Is this common useragent a scrapper bot

Forum Moderators: DixonJones

Message Too Old, No Replies

Is this common useragent a scrapper bot

I am confused as always

snooprock

5:35 am on Aug 2, 2006 (gmt 0)

Ok folks, I am sorry as I know this has been covered time and time again. But I was hoping someone could break this down for me. I am getting the following useragent that hit everyone of my pages like a second apart.

Agent: Mozilla/4.0 (compatible; MSIE 6.0; Windows NT 5.1; .NET CLR 1.0.3705; .NET CLR 1.1.4322)

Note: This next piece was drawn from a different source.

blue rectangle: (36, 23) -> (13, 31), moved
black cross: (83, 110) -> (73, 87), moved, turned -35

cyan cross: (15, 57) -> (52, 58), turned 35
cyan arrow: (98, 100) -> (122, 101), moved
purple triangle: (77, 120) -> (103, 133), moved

It was clearly a spider, but the problem is alot of my real traffic uses the same or similar useragent. I am not very savvy with all this stuff and the more I read the more I get confused. Can anyone kindly put this in lamens terms for me. This is a new site and I am concerned these theiving scrappers are going to get my content indexed before I do and thus I will be the one that gets penalized for dupe content. Any insight is really really appreciated.

oxbaker

7:58 pm on Aug 2, 2006 (gmt 0)

most likely its a bot on a windows system, using IE as the mechanism. But your right, that is a very typical user agent for anyone running windows with IE 6.

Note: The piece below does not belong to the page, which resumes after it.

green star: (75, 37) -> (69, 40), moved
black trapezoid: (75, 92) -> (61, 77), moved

you can filter bots from real users using linear regression (basically if the same user hit 1000 in 5 minutes you can be damn sure its a robot, noone can read that fast) But its harder with these agents because they resemble normal "human" use agents.

snooprock

1:42 pm on Aug 3, 2006 (gmt 0)

Thanks for the reply mate. I wish there was a way to simply allow google, yahoo and msn bots only while blocking all others via htaccess. It just seems like we go about it backwards having to block all the bots we don't want instead of maybe just allowing google, yahoo and msn exclusively while blocking all others. It just seems retarted to me, but I don't know much about this stuff. Thanks again.

gregbo

8:53 pm on Aug 3, 2006 (gmt 0)

Thanks for the reply mate. I wish there was a way to simply allow google, yahoo and msn bots only while blocking all others via htaccess.

Wouldn't you want to be included in as many engines as possible, in case they become very popular? In general, there should be no need to exclude crawlers, unless they are using up too much of your resources, or unscrupulously scraping your content.